= Texto proporcionado =
§ §
– Causa la muerte de 4.2 millones de personas en el mundo
La diabetes puede ser una enfermedad que inicie silenciosa o que el cuerpo dé señales que se puedan interpretar como algo normal pero que con el tiempo pasa factura y puede incluso llegar a ser muy tarde.
Anualmente a nivel mundial esta enfermedad causa la muerte de 4.2 millones de personas por lo que siempre el chequeo médico es importante para, en caso de padecerla, poder controlarla a tiempo.
Esta es una enfermedad crónica que provoca que el cuerpo produzca un exceso de glucosa o azúcar en la sangre y aparece cuando el páncreas no produce suficiente insulina o no la utiliza de manera eficaz.
Dicha sustancia es la hormona que regula el nivel de azúcar en la sangre y su deficiencia constante ocasiona daños en distintos órganos y sistemas del cuerpo, afectando en mayor escala los nervios y vasos sanguíneos, por ello es fundamental tratar a tiempo la diabetes para que los pacientes puedan evitar complicaciones e incluso la muerte.
Tres tipos
Los médicos indican que existen tres tipos de diabetes: tipo 1, tipo 2 y gestacional y por padecer la primera, sino se da un adecuado tratamiento se puede complicar.
§ §
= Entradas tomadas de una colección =
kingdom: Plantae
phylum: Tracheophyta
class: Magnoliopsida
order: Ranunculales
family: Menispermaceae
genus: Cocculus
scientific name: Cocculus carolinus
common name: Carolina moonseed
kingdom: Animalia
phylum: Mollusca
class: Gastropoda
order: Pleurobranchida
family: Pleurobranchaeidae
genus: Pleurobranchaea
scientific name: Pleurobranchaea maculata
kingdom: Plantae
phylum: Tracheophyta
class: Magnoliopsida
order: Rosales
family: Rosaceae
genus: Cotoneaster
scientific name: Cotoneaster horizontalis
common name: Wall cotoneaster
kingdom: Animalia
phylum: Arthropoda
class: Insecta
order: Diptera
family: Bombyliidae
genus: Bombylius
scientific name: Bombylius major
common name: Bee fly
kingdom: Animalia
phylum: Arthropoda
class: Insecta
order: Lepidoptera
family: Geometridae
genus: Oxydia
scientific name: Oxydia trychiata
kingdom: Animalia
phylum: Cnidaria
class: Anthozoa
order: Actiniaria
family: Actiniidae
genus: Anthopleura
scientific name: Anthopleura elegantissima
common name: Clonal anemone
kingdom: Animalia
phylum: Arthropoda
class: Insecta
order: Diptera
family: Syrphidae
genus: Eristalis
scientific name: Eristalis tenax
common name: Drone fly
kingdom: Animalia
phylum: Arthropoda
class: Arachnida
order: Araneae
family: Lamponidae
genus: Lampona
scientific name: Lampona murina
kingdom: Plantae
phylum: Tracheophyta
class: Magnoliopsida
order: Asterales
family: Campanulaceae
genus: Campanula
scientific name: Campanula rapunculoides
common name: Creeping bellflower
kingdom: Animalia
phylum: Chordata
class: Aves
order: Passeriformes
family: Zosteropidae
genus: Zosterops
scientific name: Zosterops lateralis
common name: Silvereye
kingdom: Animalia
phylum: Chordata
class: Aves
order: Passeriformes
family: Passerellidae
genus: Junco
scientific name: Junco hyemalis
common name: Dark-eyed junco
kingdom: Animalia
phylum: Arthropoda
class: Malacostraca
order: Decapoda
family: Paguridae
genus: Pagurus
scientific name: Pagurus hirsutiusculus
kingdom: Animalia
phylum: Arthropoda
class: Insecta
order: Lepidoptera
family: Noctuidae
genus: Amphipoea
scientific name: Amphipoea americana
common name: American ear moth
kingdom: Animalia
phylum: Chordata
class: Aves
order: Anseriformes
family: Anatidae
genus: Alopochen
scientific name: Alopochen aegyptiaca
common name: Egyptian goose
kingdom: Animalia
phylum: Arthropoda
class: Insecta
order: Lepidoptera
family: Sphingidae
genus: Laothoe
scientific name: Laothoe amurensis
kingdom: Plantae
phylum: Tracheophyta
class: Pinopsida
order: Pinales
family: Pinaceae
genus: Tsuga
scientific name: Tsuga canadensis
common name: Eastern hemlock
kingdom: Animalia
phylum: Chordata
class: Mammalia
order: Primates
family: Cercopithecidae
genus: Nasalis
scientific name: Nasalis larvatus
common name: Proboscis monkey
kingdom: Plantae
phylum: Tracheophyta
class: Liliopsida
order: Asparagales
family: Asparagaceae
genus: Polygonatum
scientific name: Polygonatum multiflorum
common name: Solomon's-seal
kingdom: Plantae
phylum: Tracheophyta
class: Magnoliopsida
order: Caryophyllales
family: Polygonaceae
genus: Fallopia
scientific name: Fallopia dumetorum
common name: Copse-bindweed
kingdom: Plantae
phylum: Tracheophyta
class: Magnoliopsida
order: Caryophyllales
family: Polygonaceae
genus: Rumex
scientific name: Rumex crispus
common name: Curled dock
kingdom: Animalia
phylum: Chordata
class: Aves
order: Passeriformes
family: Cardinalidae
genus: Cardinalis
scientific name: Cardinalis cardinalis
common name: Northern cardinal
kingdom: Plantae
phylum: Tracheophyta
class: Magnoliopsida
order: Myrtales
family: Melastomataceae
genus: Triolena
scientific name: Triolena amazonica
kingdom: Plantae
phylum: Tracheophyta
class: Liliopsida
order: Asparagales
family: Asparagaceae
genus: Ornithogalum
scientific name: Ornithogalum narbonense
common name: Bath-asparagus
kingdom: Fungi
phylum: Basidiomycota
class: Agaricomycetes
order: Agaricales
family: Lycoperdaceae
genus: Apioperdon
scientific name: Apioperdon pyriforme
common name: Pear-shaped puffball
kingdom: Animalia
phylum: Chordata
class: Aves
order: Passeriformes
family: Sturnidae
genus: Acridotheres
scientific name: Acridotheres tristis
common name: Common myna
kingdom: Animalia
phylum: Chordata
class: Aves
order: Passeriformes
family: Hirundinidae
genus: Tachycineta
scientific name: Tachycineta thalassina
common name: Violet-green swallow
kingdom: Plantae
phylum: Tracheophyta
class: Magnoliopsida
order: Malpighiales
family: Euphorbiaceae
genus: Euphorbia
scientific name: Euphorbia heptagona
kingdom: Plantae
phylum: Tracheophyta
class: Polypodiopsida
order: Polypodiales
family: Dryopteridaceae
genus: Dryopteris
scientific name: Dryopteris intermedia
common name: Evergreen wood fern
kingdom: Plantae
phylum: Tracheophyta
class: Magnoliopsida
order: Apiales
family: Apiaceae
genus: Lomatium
§ §
= Actividades a realizar =
a: Reproduzca el fragmento del texto sobre la diabetes que empieza con "Dicha sustancia es" y sigue hasta "incluso la muerte.", cambiando "nervios" por "músculos".
b: Responda, según el texto sobre la diabetes, estas preguntas:
(i) ¿Cuántas personas mueren cada año en el mundo a causa de esta enfermedad?
(ii) ¿Qué órgano no produce suficiente insulina cuando aparece la diabetes?
(iii) ¿Cuáles son los tres tipos de diabetes que indican los médicos?

= Soluciones propuestas =
a:
Dicha sustancia es la hormona que regula el nivel de azúcar en la sangre y su deficiencia constante ocasiona daños en distintos órganos y sistemas del cuerpo, afectando en mayor escala los músculos y vasos sanguíneos, por ello es fundamental tratar a tiempo la diabetes para que los pacientes puedan evitar complicaciones e incluso la muerte.

b:
(i) 4.2 millones de personas.
(ii) El páncreas.
(iii) Tipo 1, tipo 2 y gestacional.